We might say something similar about the subsequent bailouts of the Big Three automakers. Billions of taxpayer dollars were thrown at these Detroit-based behemoths to redress their sins of haphazard design and poor fuel-efficiency standards that allowed imports to rush past the home team. And remember how the CEOs of General Motors, Ford and Chrysler first arrived in Washington to face congressional oversight committees -- in private jets.

Once again, though the bailouts were not done to the satisfaction of many of our citizen taxpayers, they have nonetheless allowed three icons of U.S. manufacturing another shot at viability.
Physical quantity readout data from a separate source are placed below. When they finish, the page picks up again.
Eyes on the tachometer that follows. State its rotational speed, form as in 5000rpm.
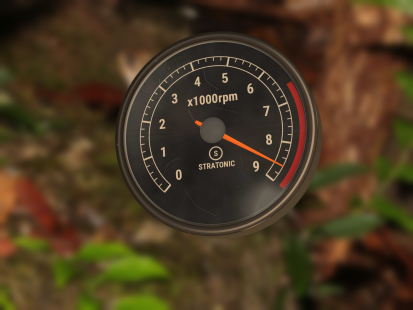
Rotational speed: 8600rpm
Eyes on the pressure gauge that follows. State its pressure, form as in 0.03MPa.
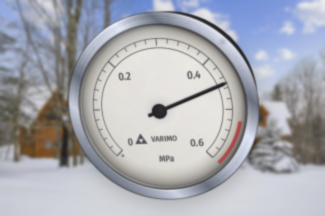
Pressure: 0.45MPa
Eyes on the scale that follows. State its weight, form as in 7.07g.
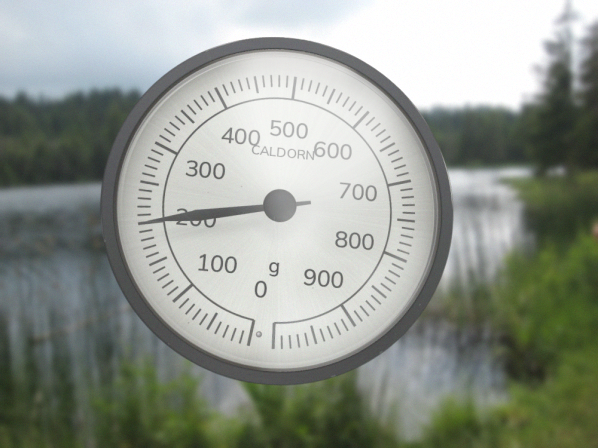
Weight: 200g
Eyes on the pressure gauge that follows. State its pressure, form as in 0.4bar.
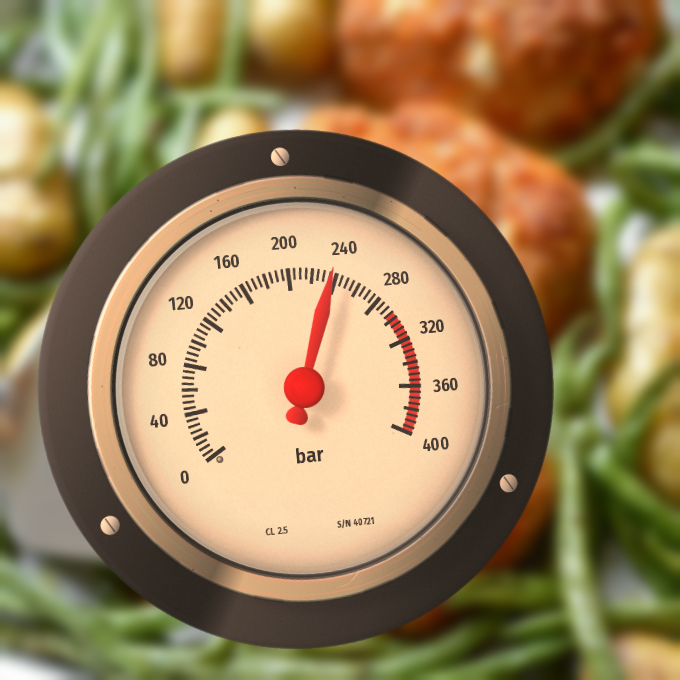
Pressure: 235bar
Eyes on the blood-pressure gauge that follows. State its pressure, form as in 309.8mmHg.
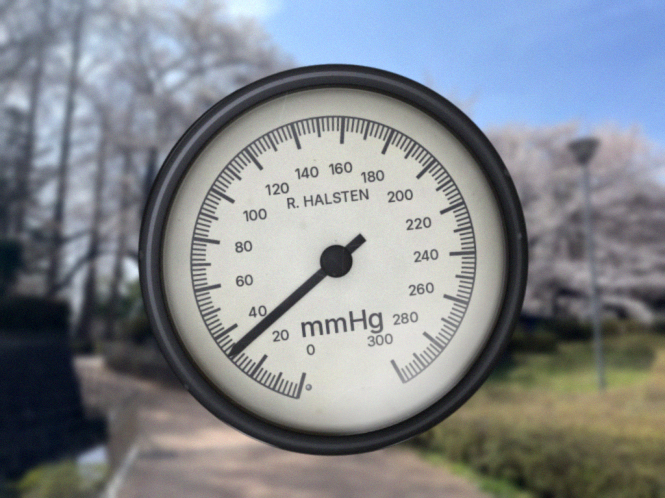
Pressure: 32mmHg
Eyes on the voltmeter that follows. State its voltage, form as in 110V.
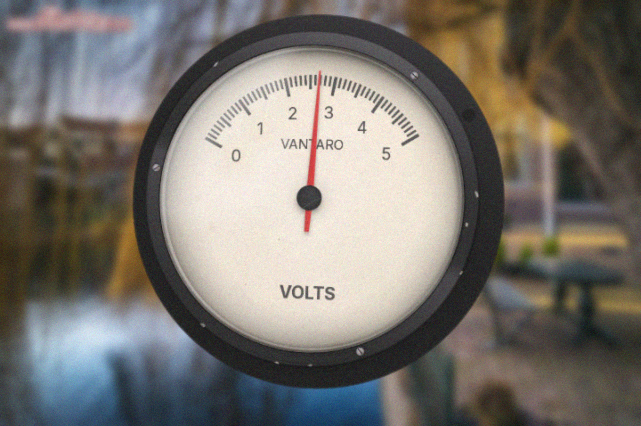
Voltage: 2.7V
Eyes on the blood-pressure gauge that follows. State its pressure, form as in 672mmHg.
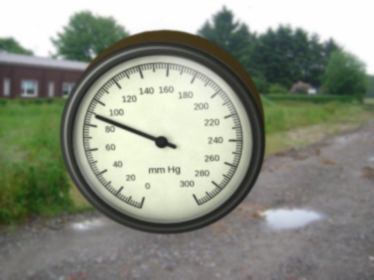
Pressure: 90mmHg
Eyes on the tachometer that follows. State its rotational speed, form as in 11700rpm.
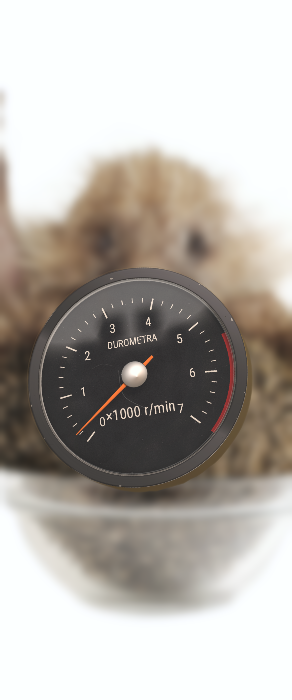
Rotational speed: 200rpm
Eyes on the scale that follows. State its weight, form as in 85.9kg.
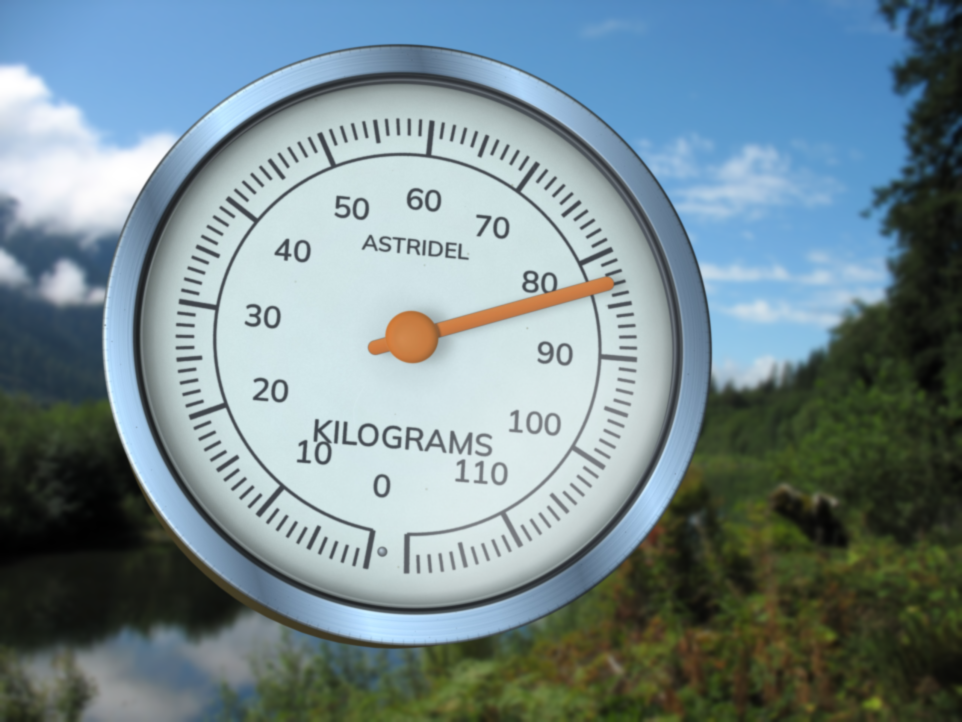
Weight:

And that may well turn out to be very good for the overall economy.

Are you starting to see what Chesterton meant? Yes, it would have been better to do the TARP program and the Big Three bailouts with all the right caveats and protections for taxpayer money. In both cases, however, even doing the bailouts badly was almost certainly better than not doing them at all.

Now let's apply Chesterton's epigram to health care reform.

With the House and Senate bills awaiting a September reconvening to be put in final form, the month of August is shaping up as a battle royale among the various stakeholders and ideologues. We are seeing a blitz of townhall meetings, televised panels and rancorous discussions and disquisitions on talk radio, all touting or tearing apart provisions of the pending bills.

We're probably not going to get an outcome that will satisfy anyone entirely. Both the extreme left and the extreme right are likely to be especially disappointed. It may even be that the final healthcare reform product will be done badly.

If Chesterton's maxim holds, however, that will turn out to be better than having done nothing at all.

John Patrick Grace is a former healthcare editor for The Greensboro (N.C.) News & Record. He is now a book editor and publisher. He lives in eastern Cabell County.